I realize that truly legitimate chefs and recipe writers test their recipes many times – but I rarely have time or resources to do so. I, of course, don’t consider myself a legitimate chef or recipe writer; I am but a humble food blogger trying to get her words, and her food, out there. So it is.
But this weekend, in pursuit of the perfect method to make Drunken Watermelon for a Memorial Day party, I rigged up a taste testing with four different alcohol mixtures, two styles of cutting the watermelon, and
lured invited two of my friends to come over and help us decide which was the perfect recipe for Drunken Watermelon.
I’ll tell you, I felt like I was working in a test kitchen at Southern Living! (Side note: that used to be a dream job of mine.) I filled three casserole dishes and one pie plate with watermelon slices and alcohol, waited a few hours, and then dug in to see what each mixture could deliver. There were some obvious winners, and one very obvious loser, and lots of fun along the way.
I began with a large watermelon, quartered, and then each quarter was sliced. Two of the quarters I then cut down into bite-sized chunks. The other two I left in slices to determine which was the optimum way to consume said watermelon.
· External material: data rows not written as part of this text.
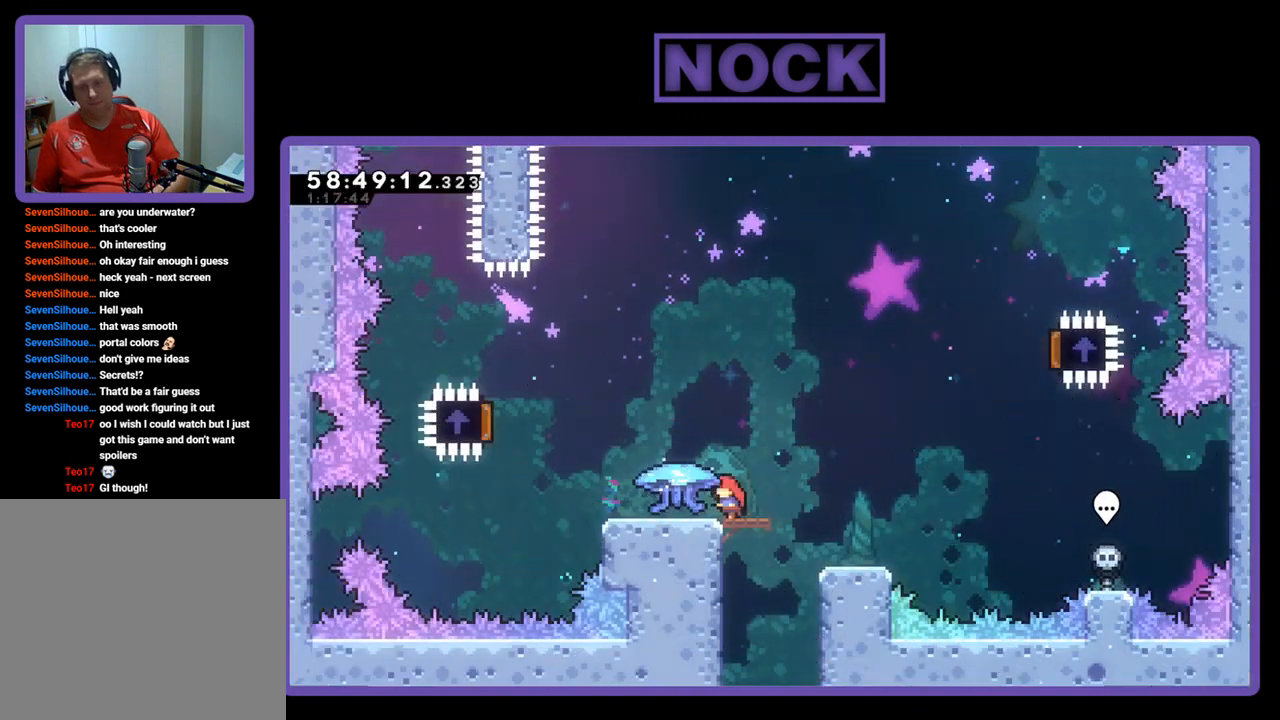
{"buttons": ["R2", "DPAD_LEFT"], "right_stick": "center", "events": []}
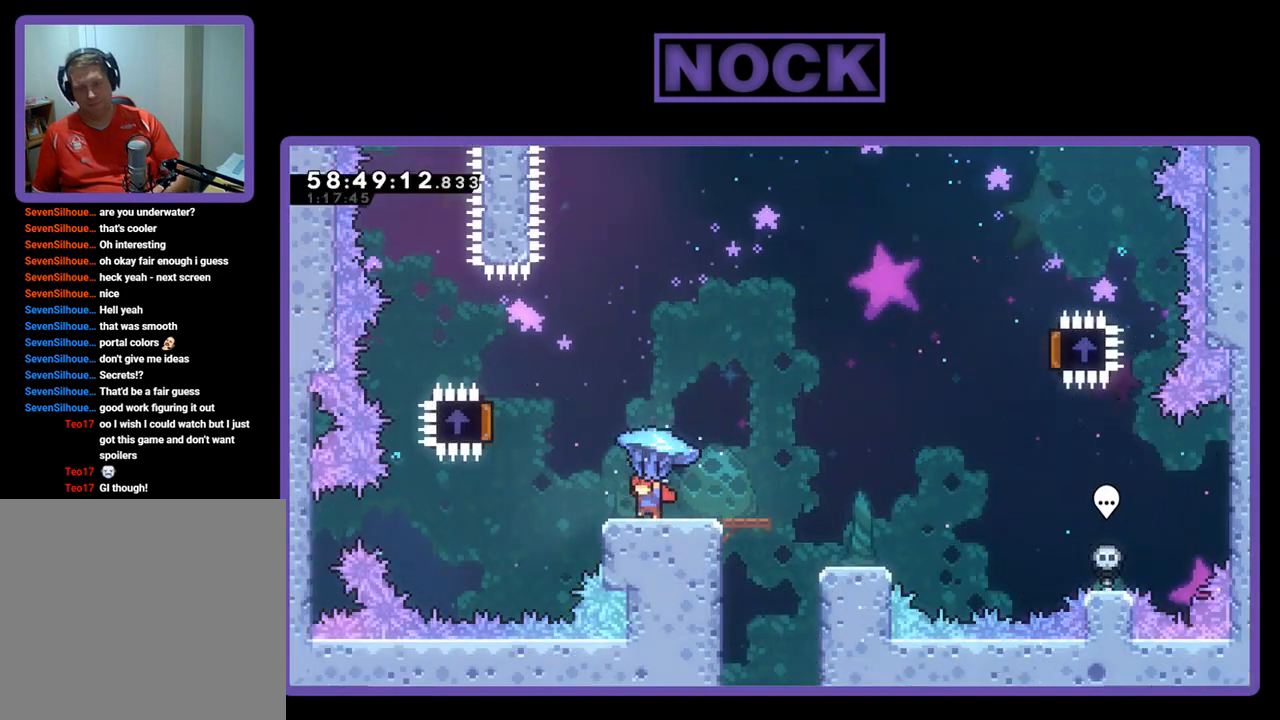
{"buttons": ["CROSS", "R2", "DPAD_UP", "DPAD_LEFT"], "right_stick": "center", "events": [[67, "CROSS", "down"], [500, "DPAD_UP", "down"]]}
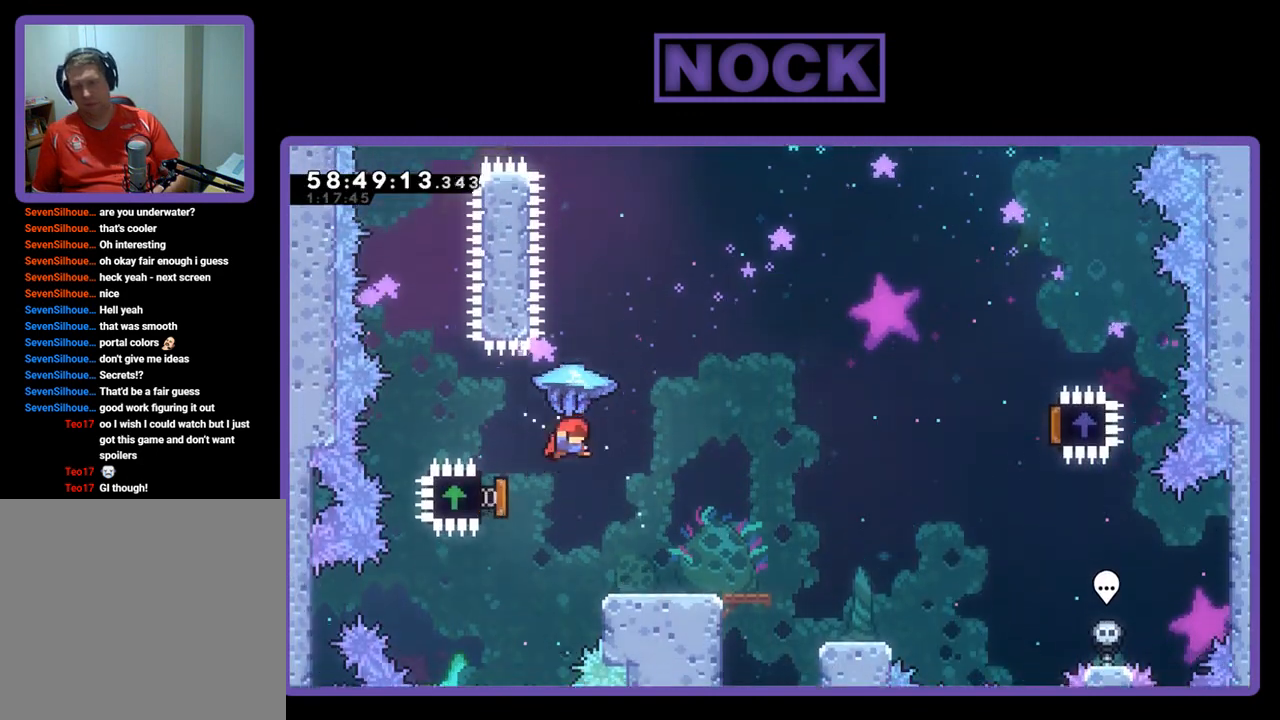
{"buttons": ["R2", "DPAD_RIGHT"], "right_stick": "center", "events": [[33, "DPAD_LEFT", "up"], [33, "DPAD_UP", "up"], [100, "CROSS", "up"], [100, "DPAD_RIGHT", "down"]]}
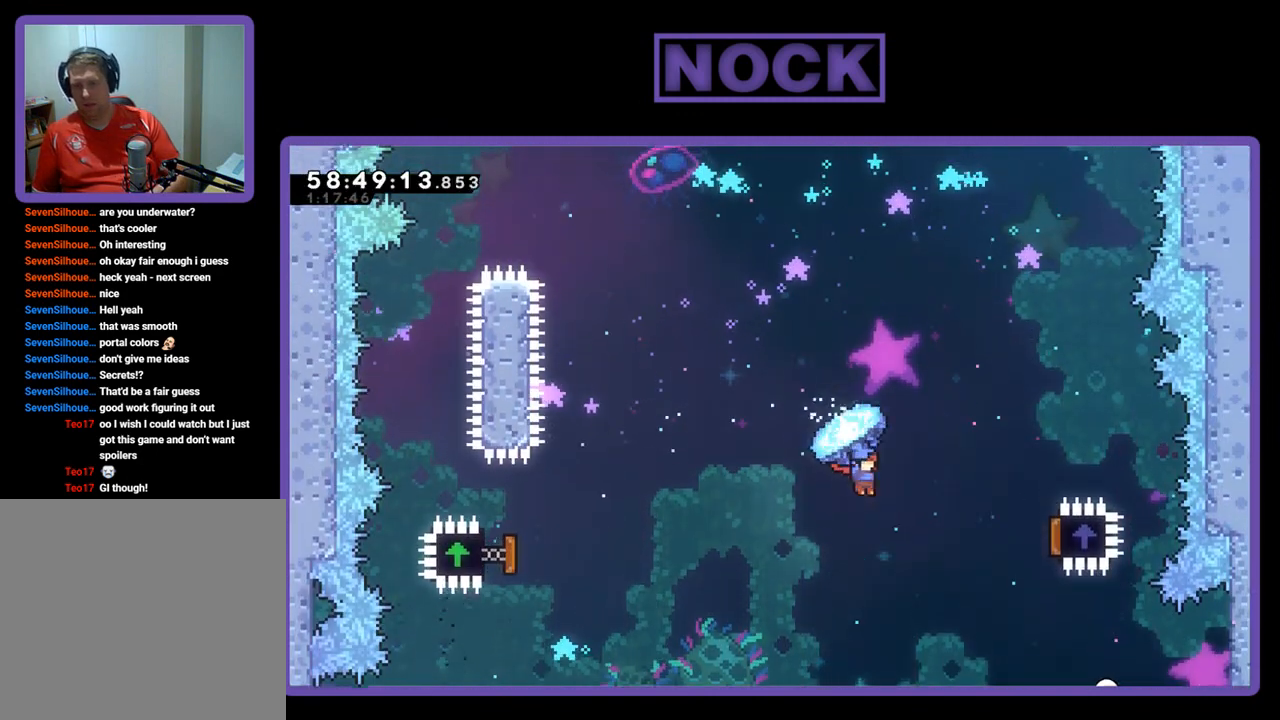
{"buttons": ["R2", "DPAD_RIGHT"], "right_stick": "center", "events": []}
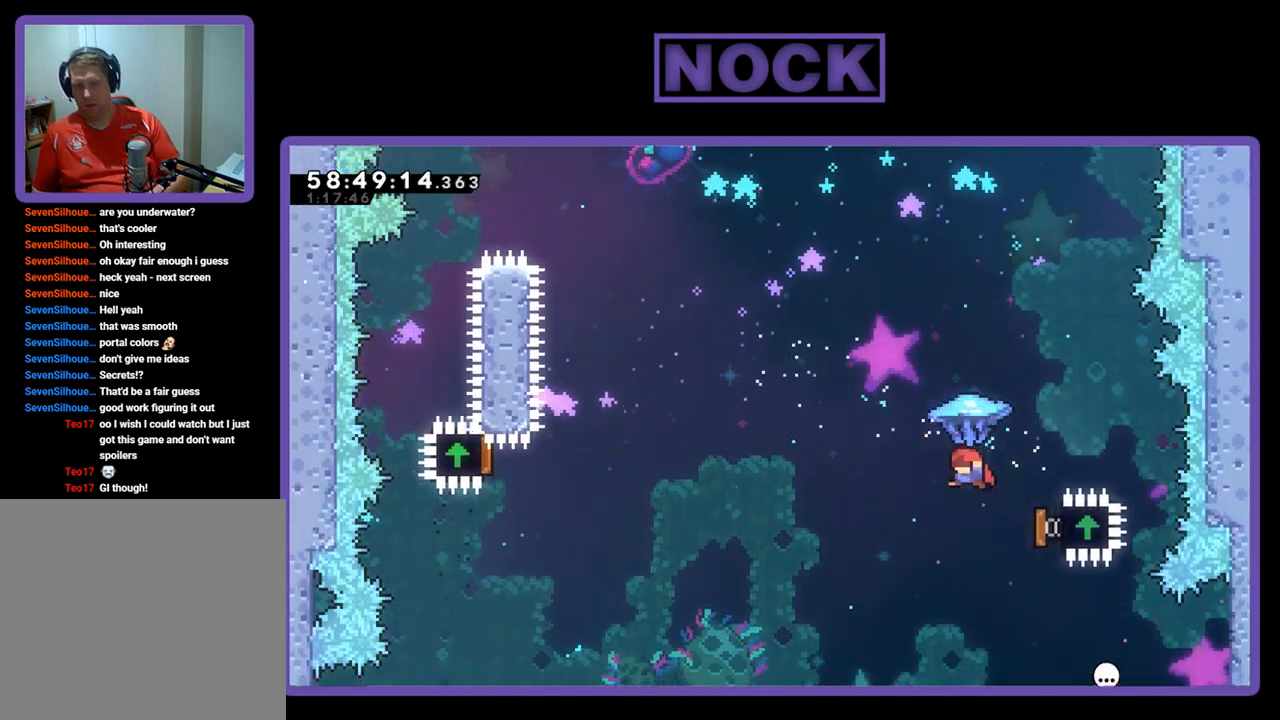
{"buttons": ["R2", "DPAD_UP"], "right_stick": "center", "events": [[33, "DPAD_RIGHT", "up"], [33, "DPAD_UP", "down"], [67, "DPAD_LEFT", "down"], [200, "R2", "up"], [300, "R2", "down"], [333, "CIRCLE", "down"], [467, "DPAD_LEFT", "up"], [500, "CIRCLE", "up"]]}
My first concoction was a mojito blend. I figured if mojitos are good, and sometimes mixed with fruit flavors (like my favorite, the Georgia mojito, which is mixed with peach at Colley Cantina), then mixing the drink recipe with watermelon chunks had to yield a good result. I used an airplane bottle of coconut rum, some fresh lime juice, fresh mint leaves that I minced up, and a spoonful of sugar. I muddled the mint, lime slices, and sugar in a bowl before sprinkling over the watermelon, and then I poured on the rum, tossing the watermelon pieces to coat.
This was the 2nd place winner in our taste testing. It needed more sugar, definitely. The lime was a little too overpowering. But the blend of fresh mint, lime juice, sweet sugar, and beachy coconut rum made for a delicious drunken watermelon concoction.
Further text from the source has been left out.